A demonstration at IMS 2018 shows how a beam can stay focused on a target even as the antenna rotates or the target moves.
5G will ultimately become a combination of many technologies. The New Radio, commonly known as 5GNR, will incorporate 64QAM and 256QAM modulations. Another significant aspect is beam steering, which is making progress with new ICs and antennas.
At the 2018 International Microwave Symposium in Philadelphia, Keysight Technologies teamed with Anokiwave and Ball Aerospace to show a real beam-steering system. Anokiwave and Ball Aerospace have developed a series of phased-array antennas driven by Anokiwave ICs. In the video below, you can see the antenna rotate ±30° from boresight, the point at which the antenna array is pointed directly at the receiver. Because the beam steering is synchronized with the transmit antenna angle, the received power remains constant.
The array antenna in Figure 1 consists of 256 antennas arranged in a 16×16 grid. The antenna array transmitted a 64QAM data signal at 28 GHz.
Using analog beam steering, the array consists of 64 Anokiwave AWMF-0108 quad-core ICs, where each IC drives four antenna elements. The antenna can form a single steerable beam using all 256 elements or four independently steerable beams where each beam uses 64 elements.
In analog (also called RF) beam steering (Figure 2), a single ADC provides the signal for eight antennas. While analog beam steering minimizes the number of ADCs, problems such as phase shift, RMS phase error, and RMS amplitude error as a function of frequency must be carefully managed. Plus, all of the signal processing—phase shifting and signal attenuation/amplification—must take place at the antenna, making it practical only with highly-integrated silicon IC technology. Analog beam steering provides no flexibility in the number of beams that can be formed.
A full-digital signal chain uses a dedicated ADC/DAC pair per antenna. While that provides the most beam forming flexibility, it’s also impractical. The high cost of the ADCs and excessive heat they generate also make digital beam steering impractical for high frequency antennas where the spacing between antenna elements is very small. Thus, a hybrid approach is taking hold. Figure 3 shows the same eight antennas from Figure 2 driven by two ADCs handling four antennas each. This approach is popular because it allows good beam forming flexibility without the challenges of digital beam forming.

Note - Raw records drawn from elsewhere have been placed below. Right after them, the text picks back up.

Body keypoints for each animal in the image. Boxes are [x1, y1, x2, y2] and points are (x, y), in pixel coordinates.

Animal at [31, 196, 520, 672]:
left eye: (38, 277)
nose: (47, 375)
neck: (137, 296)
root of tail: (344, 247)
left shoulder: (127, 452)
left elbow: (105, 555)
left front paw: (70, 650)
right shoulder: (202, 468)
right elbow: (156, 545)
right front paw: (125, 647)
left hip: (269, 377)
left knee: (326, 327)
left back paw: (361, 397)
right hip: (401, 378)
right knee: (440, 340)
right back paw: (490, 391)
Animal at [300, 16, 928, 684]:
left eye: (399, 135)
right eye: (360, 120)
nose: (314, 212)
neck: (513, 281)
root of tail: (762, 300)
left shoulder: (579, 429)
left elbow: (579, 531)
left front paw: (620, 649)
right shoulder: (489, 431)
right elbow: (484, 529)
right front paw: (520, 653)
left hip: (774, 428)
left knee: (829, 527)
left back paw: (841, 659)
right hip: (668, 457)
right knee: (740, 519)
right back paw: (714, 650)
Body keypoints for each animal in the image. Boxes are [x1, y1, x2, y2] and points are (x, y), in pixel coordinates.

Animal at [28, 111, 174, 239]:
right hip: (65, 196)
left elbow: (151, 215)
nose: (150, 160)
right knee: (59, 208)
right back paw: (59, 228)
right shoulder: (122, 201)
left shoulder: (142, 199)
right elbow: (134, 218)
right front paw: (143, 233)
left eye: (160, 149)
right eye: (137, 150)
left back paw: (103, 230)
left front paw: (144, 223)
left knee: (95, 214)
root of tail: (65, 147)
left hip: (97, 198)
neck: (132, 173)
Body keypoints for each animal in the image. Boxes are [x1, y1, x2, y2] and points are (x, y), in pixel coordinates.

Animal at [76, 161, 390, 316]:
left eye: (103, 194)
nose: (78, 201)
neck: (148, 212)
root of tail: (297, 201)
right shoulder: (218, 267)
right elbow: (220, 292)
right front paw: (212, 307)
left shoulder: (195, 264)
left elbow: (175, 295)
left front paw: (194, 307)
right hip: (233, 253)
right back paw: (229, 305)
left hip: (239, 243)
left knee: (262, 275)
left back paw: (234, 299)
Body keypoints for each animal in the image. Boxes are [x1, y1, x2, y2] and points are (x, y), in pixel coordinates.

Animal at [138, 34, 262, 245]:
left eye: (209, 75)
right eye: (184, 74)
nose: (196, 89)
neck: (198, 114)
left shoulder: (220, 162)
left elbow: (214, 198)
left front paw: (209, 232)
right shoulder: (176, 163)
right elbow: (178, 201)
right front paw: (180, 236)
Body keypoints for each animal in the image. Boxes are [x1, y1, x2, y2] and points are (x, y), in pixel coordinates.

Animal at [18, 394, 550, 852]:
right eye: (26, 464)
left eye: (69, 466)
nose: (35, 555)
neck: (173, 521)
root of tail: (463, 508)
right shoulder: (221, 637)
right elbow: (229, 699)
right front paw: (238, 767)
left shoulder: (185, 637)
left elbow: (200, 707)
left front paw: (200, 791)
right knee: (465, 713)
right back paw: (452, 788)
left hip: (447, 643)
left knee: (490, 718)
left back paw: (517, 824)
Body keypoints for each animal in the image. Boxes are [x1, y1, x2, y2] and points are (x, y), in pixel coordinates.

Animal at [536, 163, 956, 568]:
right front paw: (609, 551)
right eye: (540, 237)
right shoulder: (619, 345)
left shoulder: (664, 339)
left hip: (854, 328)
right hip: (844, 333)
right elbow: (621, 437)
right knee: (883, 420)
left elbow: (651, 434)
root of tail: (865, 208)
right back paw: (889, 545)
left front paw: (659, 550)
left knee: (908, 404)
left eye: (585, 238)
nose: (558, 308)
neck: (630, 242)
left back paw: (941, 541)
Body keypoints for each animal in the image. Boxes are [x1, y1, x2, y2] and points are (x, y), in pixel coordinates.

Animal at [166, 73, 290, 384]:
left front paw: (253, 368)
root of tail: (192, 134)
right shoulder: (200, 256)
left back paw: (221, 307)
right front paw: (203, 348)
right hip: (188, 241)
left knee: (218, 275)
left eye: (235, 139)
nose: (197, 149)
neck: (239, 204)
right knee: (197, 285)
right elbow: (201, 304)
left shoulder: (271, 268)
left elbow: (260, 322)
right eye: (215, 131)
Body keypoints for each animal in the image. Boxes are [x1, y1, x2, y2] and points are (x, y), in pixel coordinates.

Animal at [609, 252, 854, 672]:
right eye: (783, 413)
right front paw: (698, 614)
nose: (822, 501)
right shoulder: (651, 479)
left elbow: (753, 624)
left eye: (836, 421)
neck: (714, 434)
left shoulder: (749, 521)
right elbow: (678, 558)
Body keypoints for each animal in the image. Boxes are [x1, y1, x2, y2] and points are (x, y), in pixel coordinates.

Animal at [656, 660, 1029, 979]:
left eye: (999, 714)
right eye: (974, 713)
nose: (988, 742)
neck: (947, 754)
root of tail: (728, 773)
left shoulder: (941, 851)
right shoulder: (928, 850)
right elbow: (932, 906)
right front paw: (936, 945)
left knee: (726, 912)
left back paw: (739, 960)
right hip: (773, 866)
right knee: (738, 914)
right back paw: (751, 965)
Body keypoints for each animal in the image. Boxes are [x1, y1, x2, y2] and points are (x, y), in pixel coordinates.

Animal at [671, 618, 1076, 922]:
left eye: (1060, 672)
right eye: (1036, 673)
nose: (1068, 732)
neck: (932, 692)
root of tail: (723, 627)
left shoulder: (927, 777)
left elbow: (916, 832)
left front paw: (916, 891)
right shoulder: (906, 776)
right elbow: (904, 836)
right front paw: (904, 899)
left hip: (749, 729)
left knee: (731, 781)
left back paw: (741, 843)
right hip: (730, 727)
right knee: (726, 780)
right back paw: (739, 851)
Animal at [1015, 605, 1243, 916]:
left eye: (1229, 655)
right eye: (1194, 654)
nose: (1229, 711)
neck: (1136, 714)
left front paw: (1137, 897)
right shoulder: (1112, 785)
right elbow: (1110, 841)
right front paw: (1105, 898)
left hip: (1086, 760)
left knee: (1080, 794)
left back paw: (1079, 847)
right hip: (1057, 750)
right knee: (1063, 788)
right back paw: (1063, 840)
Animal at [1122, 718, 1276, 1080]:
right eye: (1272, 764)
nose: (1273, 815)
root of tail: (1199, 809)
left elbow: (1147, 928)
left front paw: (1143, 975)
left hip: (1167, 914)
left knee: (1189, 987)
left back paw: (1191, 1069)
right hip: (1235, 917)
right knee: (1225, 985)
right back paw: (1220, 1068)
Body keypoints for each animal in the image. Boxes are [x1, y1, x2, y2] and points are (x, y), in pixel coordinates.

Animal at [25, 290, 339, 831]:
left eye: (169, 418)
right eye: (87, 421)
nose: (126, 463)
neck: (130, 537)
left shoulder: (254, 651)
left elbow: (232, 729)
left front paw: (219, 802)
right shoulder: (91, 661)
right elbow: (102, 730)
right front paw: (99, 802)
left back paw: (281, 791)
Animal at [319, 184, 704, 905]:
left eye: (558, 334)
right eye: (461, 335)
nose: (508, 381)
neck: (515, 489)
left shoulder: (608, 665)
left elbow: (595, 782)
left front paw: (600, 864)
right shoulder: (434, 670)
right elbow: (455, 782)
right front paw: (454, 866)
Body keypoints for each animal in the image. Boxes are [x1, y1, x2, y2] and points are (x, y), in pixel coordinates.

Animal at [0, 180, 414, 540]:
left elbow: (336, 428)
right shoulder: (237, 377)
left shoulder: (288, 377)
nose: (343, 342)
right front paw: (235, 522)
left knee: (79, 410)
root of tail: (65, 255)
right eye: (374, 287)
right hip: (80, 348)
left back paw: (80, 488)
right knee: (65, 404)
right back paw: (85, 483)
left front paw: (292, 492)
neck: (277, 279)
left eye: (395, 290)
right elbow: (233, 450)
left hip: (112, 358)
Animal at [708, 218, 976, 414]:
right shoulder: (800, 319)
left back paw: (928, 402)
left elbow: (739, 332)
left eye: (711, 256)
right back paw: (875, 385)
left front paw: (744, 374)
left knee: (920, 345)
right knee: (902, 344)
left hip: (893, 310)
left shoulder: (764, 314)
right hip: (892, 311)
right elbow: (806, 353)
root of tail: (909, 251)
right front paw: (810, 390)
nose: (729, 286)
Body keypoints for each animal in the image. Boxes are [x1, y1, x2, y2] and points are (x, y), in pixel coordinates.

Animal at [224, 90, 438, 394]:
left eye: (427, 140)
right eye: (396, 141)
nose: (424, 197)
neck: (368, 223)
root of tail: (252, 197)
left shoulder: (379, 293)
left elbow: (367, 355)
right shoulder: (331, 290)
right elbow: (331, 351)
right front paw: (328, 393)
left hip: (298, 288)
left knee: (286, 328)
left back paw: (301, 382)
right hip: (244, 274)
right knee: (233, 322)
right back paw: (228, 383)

Figure 4 shows a block diagram of the AWMF-0108. Anokiwave’s Logan Minard explained the signal chains in a phone call following the Microwave Symposium. “Common” refers not to a common signal return, but to the ADC and DAC circuits included in the transmit and receive signal chains, respectively. Analog signals from the ADCs go to Wilkinson power dividers followed by amplitude and phase control and a power amplifier (PA). Another switch connects the signal to the antenna.
On the receive side, Minard explained, the received signal first comes through a low-noise amplifier (LNA), then through a Wilkinson Combiner and temperature compensator, which adjusts signal gain based on temperature.
In the demonstration shown at the Microwave Symposium, the beam steers ±30° from boresight, though the array is capable of steering up to ±60° from boresight. “Once you get beyond 60 degrees from boresight,” said Minard, “excessive scan loss occurs making the antenna gain drop below acceptable levels.” The screen image in Figure 5 shows all of the side lobes of the transmitted signal for the antenna array.